Corby Council to set up unitary working group
Corby Council is setting up a special committee to keep the public up to date with unitary discussions.
The council is following in the footsteps of neighbouring Wellingborough Council by establishing a sub-committee which will meet once a month and discuss the way forward for a proposed new unitary council.
So far all discussions about the plans for the North Northants unitary council since the bid was put to the Government in August have been held in private with only senior officers, council leaders and MPs privy to plans about how the four amalgamated borough councils will operate.
Corby Council is setting up the committee despite being the only one of Northamptonshire’s eight councils to say no to a unitary system.
The scrapping of Northamptonshire’s two-tier system and replacing it with a unitary form of governance has been forcefully suggested by the Government earlier this year after the much-documented financial collapse of Northamptonshire County Council.
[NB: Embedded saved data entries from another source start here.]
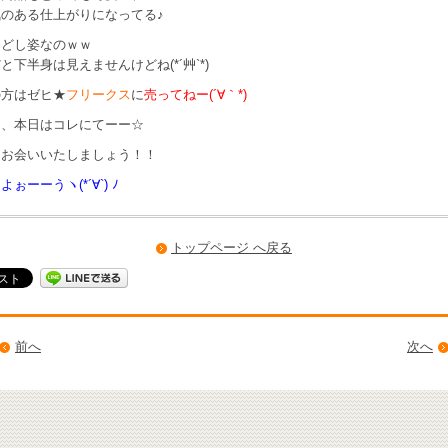
のある仕上がりになってる♪
んどし姿なのｗｗ
と下半身は見えませんけどね(*´艸`*)
の方は
ゼヒ★
フリークス
に
売ってねー(´∀｀*)
は、本日はコレにてーー☆
日お会いいたしましょう！！
ぉーーうヽ(*´∀`) ﾉ
トップページ へ戻る
前へ
次へ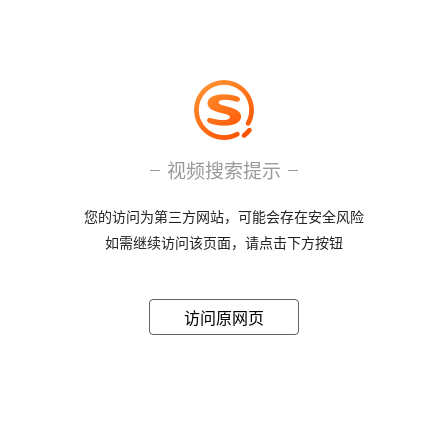
视频搜索提示
您的访问为第三方网站，可能会存在安全风险
如需继续访问该页面，请点击下方按钮
访问原网页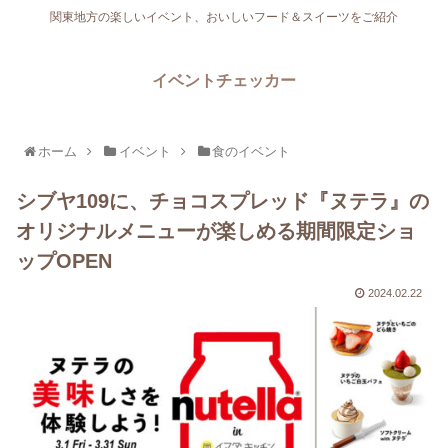
関東地方の楽しいイベント、おいしいフード＆スイーツをご紹介
イベントチェッカー
ホーム
イベント
食のイベント
シブヤ109に、チョコスプレッド『ヌテラ』の
オリジナルメニューが楽しめる期間限定ショ
ップOPEN
2024.02.22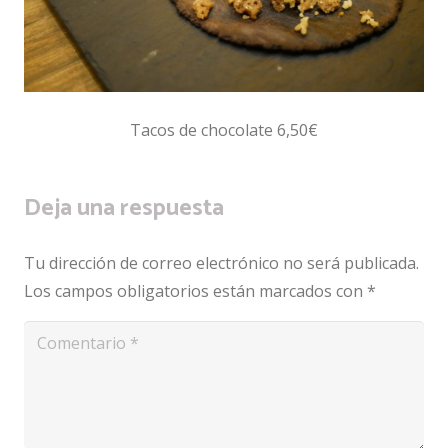
Tacos de chocolate 6,50€
Deja una respuesta
Tu dirección de correo electrónico no será publicada.
Los campos obligatorios están marcados con
*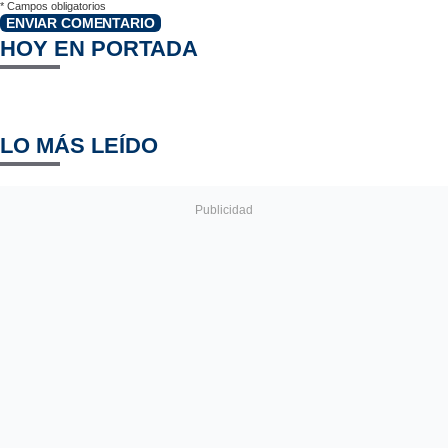
*
Campos obligatorios
ENVIAR COMENTARIO
HOY EN PORTADA
LO MÁS LEÍDO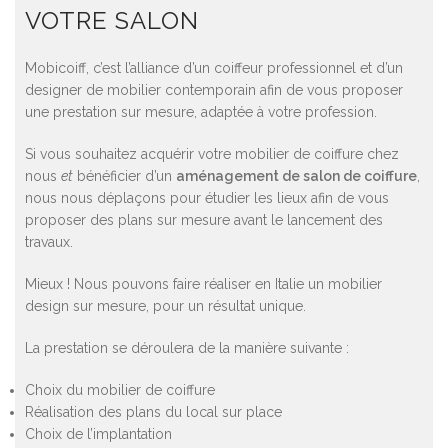
VOTRE SALON
Mobicoiff, c’est l’alliance d’un coiffeur professionnel et d’un
designer de mobilier contemporain afin de vous proposer
une prestation sur mesure, adaptée à votre profession.
Si vous souhaitez acquérir votre mobilier de coiffure chez
nous
et
bénéficier d’un
aménagement de salon de coiffure
,
nous nous déplaçons pour étudier les lieux afin de vous
proposer des plans sur mesure avant le lancement des
travaux.
Mieux ! Nous pouvons faire réaliser en Italie un mobilier
design sur mesure, pour un résultat unique.
La prestation se déroulera de la manière suivante :
Choix du mobilier de coiffure
Réalisation des plans du local sur place
Choix de l’implantation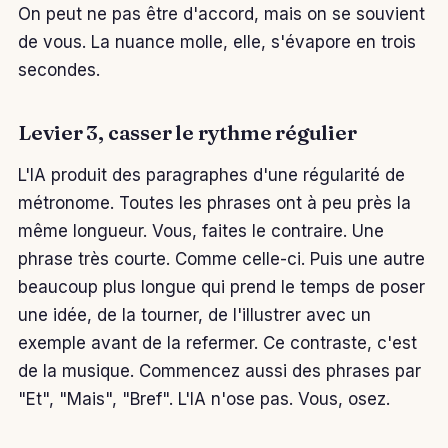
On peut ne pas être d'accord, mais on se souvient
de vous. La nuance molle, elle, s'évapore en trois
secondes.
Levier 3, casser le rythme régulier
L'IA produit des paragraphes d'une régularité de
métronome. Toutes les phrases ont à peu près la
même longueur. Vous, faites le contraire. Une
phrase très courte. Comme celle-ci. Puis une autre
beaucoup plus longue qui prend le temps de poser
une idée, de la tourner, de l'illustrer avec un
exemple avant de la refermer. Ce contraste, c'est
de la musique. Commencez aussi des phrases par
"Et", "Mais", "Bref". L'IA n'ose pas. Vous, osez.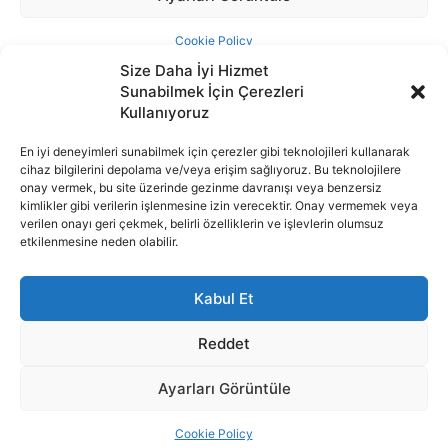
Size Daha İyi Hizmet
Sunabilmek İçin Çerezleri
Kullanıyoruz
En iyi deneyimleri sunabilmek için çerezler gibi teknolojileri kullanarak
cihaz bilgilerini depolama ve/veya erişim sağlıyoruz. Bu teknolojilere
İnternet portalımızda yer alan tüm haber metini, resim ve benzeri
onay vermek, bu site üzerinde gezinme davranışı veya benzersiz
içeriğin hakları Sigortamedya Yayıncılık A.Ş.'ye aittir. Hiçbir şekilde
kimlikler gibi verilerin işlenmesine izin verecektir. Onay vermemek veya
basılı ya da elektronik bir ortamda, kaynak gösterilse bile izin
verilen onayı geri çekmek, belirli özelliklerin ve işlevlerin olumsuz
alınmadan kullanılamaz.
etkilenmesine neden olabilir.
e-Mail Adresimiz:
info@sigortamedia.com
Kabul Et
Reddet
Ayarları Görüntüle
© 2015 - 2025 Sigortamedya Yayın Grubu | Sigortamedya
Yayıncılık A.Ş.
Cookie Policy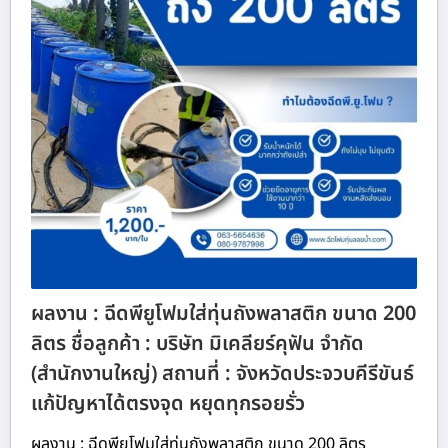
ผลงาน : ฉีดพียูโฟมใส่ทุ่นถังพลาสติก ขนาด 200
ลิตร ชื่อลูกค้า : บริษัท มิเคลียร์คุฟัน จำกัด
(สำนักงานใหญ่) สถานที่ : จังหวัดประจวบคีรีขันธ์
แก้ปัญหาได้ตรงจุด หยุดทุกรอยรั่ว
ผลงาน : ฉีดพียูโฟมใส่ทุ่นถังพลาสติก ขนาด 200 ลิตร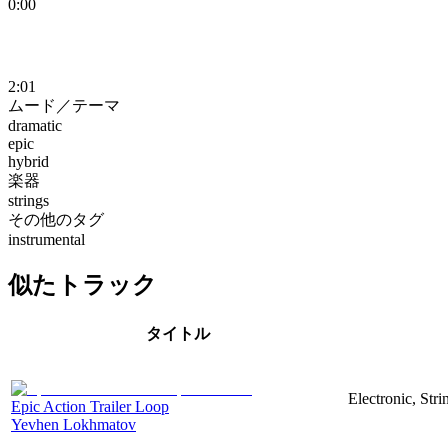
0:00
2:01
ムード／テーマ
dramatic
epic
hybrid
楽器
strings
その他のタグ
instrumental
似たトラック
タイトル
Electronic, Stri
Epic Action Trailer Loop
Yevhen Lokhmatov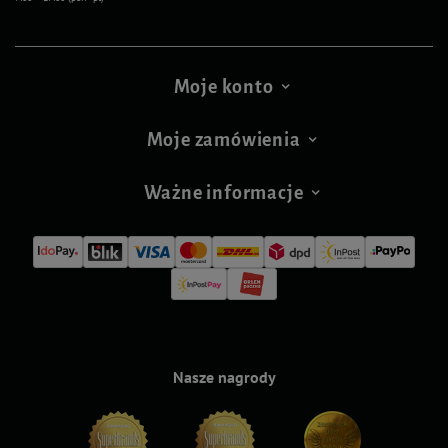
Moje konto
Moje zamówienia
Ważne informacje
Nasze nagrody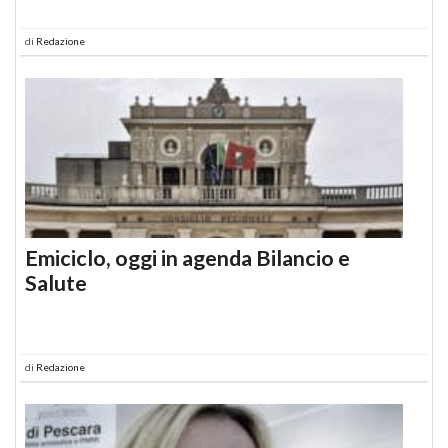
di
Redazione
Emiciclo, oggi in agenda Bilancio e
Salute
di
Redazione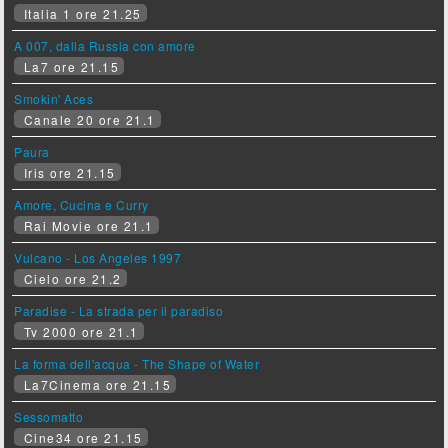
Italia 1 ore 21.25
A 007, dalla Russia con amore
La7 ore 21.15
Smokin' Aces
Canale 20 ore 21.1
Paura
Iris ore 21.15
Amore, Cucina e Curry
Rai Movie ore 21.1
Vulcano - Los Angeles 1997
Cielo ore 21.2
Paradise - La strada per il paradiso
Tv 2000 ore 21.1
La forma dell'acqua - The Shape of Water
La7Cinema ore 21.15
Sessomatto
Cine34 ore 21.15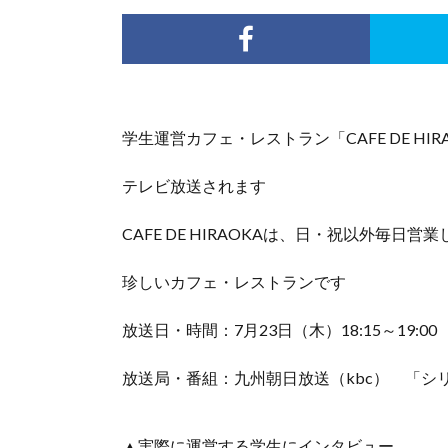
学生運営カフェ・レストラン「CAFE DE HIR
テレビ放送されます
CAFE DE HIRAOKAは、日・祝以外毎日
珍しいカフェ・レストランです
放送日・時間：7月23日（木）18:15～19:00
放送局・番組：九州朝日放送（kbc） 「シ
▲実際に運営する学生にインタビュー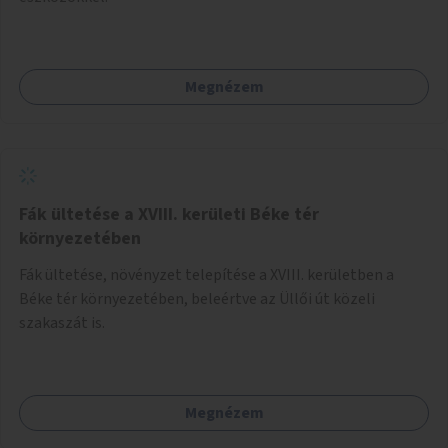
Megnézem
Fák ültetése a XVIII. kerületi Béke tér
környezetében
Fák ültetése, növényzet telepítése a XVIII. kerületben a
Béke tér környezetében, beleértve az Üllői út közeli
szakaszát is.
Megnézem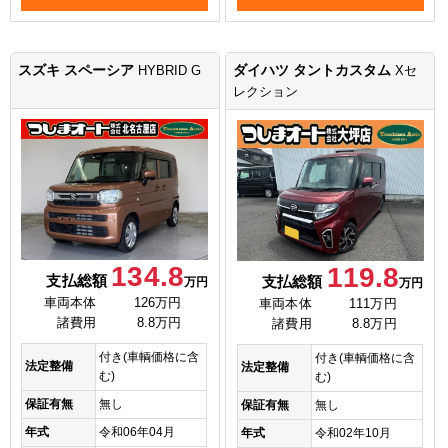
スズキ スペーシア
ダイハツ タントカスタム
HYBRID G
Xセ
レクション
134.8
119.8
支払総額
支払総額
万円
万円
車両本体
126万円
車両本体
111万円
諸費用
8.8万円
諸費用
8.8万円
付き(車輌価格に含
付き(車輌価格に含
法定整備
法定整備
む)
む)
保証有無
無し
保証有無
無し
年式
令和06年04月
年式
令和02年10月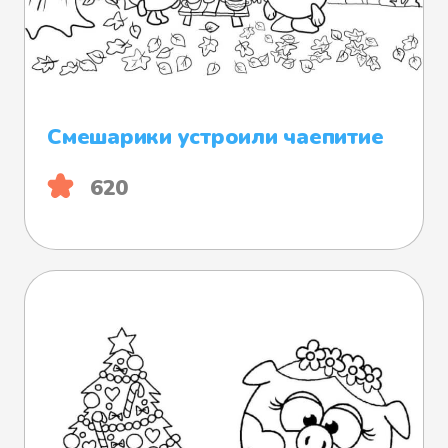
Смешарики устроили чаепитие
620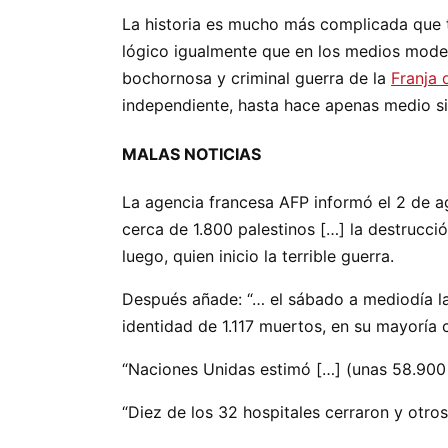
La historia es mucho más complicada que to
lógico igualmente que en los medios modern
bochornosa y criminal guerra de la
Franja 
independiente, hasta hace apenas medio si
MALAS NOTICIAS
La agencia francesa AFP informó el 2 de ag
cerca de 1.800 palestinos […] la destrucci
luego, quien inicio la terrible guerra.
Después añade: “… el sábado a mediodía la 
identidad de 1.117 muertos, en su mayoría
“Naciones Unidas estimó […] (unas 58.900 
“Diez de los 32 hospitales cerraron y otros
A report to go before the One Corby meeting next Tuesday says: “There are a number of significant issues that need to be addressed prior to the establishment of Shadow authorities, and while this work may prove abortive should the Secretary of State determine not to pursue the proposal, it cannot be left until a final decision has been reached. The purpose of the proposed sub-committee would be to inform, monitor and consider issues relating to the Reform programme.”
It continues: “Not choosing to establish a sub-committee would restrict the ability for officers and member representatives to formally report-in to council on developments with regard to the Reform programme, with an over-reliance on informal briefings. A sub-committee would improve the public’s access to information and improve officer member accountability.
It is suggested the committee will be made up of four Labour councillors and one Conservative councillor to reflect the make-up to the council.
The secretary of state is expected to start his consultation process on the unitary plans later this month, although progress is already behind where expected to be.
The plan is to cancel this coming May’s elections and have two new unitary authorities in the county by May 2020.